What the task asks - The lines to extract run from the first line of the entries through the line that contains "[660,106,709,116] Aesthetic ->"; reproduce exactly those lines and no others.

━━━

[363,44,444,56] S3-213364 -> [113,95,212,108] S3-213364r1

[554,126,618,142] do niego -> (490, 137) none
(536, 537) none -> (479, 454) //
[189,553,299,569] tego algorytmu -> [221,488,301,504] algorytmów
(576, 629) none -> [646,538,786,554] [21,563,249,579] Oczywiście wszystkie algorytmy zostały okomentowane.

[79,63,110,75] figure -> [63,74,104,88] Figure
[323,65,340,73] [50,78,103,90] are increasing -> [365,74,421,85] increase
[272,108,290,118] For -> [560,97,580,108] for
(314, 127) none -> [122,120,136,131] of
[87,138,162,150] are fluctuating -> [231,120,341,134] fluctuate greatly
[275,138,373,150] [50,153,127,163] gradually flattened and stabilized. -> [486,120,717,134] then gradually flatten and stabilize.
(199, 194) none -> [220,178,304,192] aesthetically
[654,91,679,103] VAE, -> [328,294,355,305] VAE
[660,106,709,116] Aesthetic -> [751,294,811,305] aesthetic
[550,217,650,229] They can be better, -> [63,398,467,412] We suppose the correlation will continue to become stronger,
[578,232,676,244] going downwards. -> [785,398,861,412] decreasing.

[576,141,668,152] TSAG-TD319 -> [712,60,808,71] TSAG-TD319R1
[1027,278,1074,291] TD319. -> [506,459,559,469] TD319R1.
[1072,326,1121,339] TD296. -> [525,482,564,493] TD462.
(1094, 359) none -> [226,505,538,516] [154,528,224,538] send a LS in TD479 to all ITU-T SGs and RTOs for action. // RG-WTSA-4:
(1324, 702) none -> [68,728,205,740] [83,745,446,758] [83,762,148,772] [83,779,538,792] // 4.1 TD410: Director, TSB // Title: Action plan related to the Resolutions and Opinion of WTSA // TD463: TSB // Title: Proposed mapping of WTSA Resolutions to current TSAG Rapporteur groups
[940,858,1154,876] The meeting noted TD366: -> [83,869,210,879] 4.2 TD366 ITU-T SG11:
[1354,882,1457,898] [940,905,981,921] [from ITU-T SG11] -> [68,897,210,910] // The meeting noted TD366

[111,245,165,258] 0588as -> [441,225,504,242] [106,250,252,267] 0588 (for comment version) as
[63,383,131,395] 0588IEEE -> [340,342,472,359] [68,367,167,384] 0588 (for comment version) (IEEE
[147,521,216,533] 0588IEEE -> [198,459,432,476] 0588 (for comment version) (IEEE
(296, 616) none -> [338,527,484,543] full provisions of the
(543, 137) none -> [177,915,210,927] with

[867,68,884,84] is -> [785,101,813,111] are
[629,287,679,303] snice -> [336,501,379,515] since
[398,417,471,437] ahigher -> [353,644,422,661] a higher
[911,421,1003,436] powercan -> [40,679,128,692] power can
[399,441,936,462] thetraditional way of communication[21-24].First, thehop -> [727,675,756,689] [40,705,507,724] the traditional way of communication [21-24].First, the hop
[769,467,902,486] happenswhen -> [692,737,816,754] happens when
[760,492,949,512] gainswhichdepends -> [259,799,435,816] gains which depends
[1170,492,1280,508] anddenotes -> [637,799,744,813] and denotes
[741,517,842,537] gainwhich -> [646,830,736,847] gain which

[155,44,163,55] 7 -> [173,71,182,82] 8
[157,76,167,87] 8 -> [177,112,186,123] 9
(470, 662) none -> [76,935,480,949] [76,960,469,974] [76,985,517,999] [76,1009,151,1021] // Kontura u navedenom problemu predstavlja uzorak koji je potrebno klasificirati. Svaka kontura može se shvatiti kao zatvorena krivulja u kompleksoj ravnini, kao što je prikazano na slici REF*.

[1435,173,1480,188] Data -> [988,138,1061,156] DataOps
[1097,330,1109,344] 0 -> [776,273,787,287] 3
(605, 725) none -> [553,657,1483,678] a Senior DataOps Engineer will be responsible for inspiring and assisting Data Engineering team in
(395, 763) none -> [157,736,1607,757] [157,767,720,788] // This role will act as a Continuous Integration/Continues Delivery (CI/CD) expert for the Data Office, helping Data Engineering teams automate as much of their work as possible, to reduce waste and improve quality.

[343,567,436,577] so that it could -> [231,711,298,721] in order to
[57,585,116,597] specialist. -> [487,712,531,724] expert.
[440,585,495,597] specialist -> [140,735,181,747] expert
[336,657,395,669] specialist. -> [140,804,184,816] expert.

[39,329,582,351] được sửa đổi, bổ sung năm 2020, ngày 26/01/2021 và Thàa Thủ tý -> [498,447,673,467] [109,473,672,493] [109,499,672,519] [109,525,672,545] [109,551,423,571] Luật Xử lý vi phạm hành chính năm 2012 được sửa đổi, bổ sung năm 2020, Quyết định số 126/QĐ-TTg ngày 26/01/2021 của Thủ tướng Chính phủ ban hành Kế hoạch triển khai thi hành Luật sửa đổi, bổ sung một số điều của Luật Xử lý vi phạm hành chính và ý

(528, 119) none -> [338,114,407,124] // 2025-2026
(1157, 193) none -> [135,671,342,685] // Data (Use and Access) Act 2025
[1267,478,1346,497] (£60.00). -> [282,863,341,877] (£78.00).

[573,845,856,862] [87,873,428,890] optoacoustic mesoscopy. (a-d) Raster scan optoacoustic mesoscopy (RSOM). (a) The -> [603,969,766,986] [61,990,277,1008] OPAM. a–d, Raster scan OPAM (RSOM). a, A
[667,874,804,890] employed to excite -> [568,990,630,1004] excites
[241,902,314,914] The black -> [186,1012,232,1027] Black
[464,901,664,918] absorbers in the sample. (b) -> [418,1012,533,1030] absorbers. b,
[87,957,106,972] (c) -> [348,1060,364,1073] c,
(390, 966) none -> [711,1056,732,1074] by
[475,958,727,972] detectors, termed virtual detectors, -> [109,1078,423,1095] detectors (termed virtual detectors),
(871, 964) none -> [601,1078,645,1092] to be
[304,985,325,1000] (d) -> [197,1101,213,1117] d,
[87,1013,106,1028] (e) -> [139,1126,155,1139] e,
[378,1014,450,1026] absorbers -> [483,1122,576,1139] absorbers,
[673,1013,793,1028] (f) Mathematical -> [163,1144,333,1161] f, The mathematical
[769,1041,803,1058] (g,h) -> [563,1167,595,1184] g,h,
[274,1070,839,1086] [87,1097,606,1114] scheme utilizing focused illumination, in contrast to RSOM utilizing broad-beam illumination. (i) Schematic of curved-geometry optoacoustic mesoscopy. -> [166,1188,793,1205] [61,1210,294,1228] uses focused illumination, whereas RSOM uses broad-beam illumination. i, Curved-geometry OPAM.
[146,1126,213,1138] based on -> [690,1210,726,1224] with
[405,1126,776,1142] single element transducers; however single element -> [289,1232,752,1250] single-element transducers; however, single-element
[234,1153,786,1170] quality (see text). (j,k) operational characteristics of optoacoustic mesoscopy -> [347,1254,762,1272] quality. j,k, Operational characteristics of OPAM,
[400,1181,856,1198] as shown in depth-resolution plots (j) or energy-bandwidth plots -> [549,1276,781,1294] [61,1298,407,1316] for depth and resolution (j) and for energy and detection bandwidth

━━━

Answer to this exercise -
[363,44,444,56] S3-213364 -> [113,95,212,108] S3-213364r1

[554,126,618,142] do niego -> (490, 137) none
(536, 537) none -> (479, 454) //
[189,553,299,569] tego algorytmu -> [221,488,301,504] algorytmów
(576, 629) none -> [646,538,786,554] [21,563,249,579] Oczywiście wszystkie algorytmy zostały okomentowane.

[79,63,110,75] figure -> [63,74,104,88] Figure
[323,65,340,73] [50,78,103,90] are increasing -> [365,74,421,85] increase
[272,108,290,118] For -> [560,97,580,108] for
(314, 127) none -> [122,120,136,131] of
[87,138,162,150] are fluctuating -> [231,120,341,134] fluctuate greatly
[275,138,373,150] [50,153,127,163] gradually flattened and stabilized. -> [486,120,717,134] then gradually flatten and stabilize.
(199, 194) none -> [220,178,304,192] aesthetically
[654,91,679,103] VAE, -> [328,294,355,305] VAE
[660,106,709,116] Aesthetic -> [751,294,811,305] aesthetic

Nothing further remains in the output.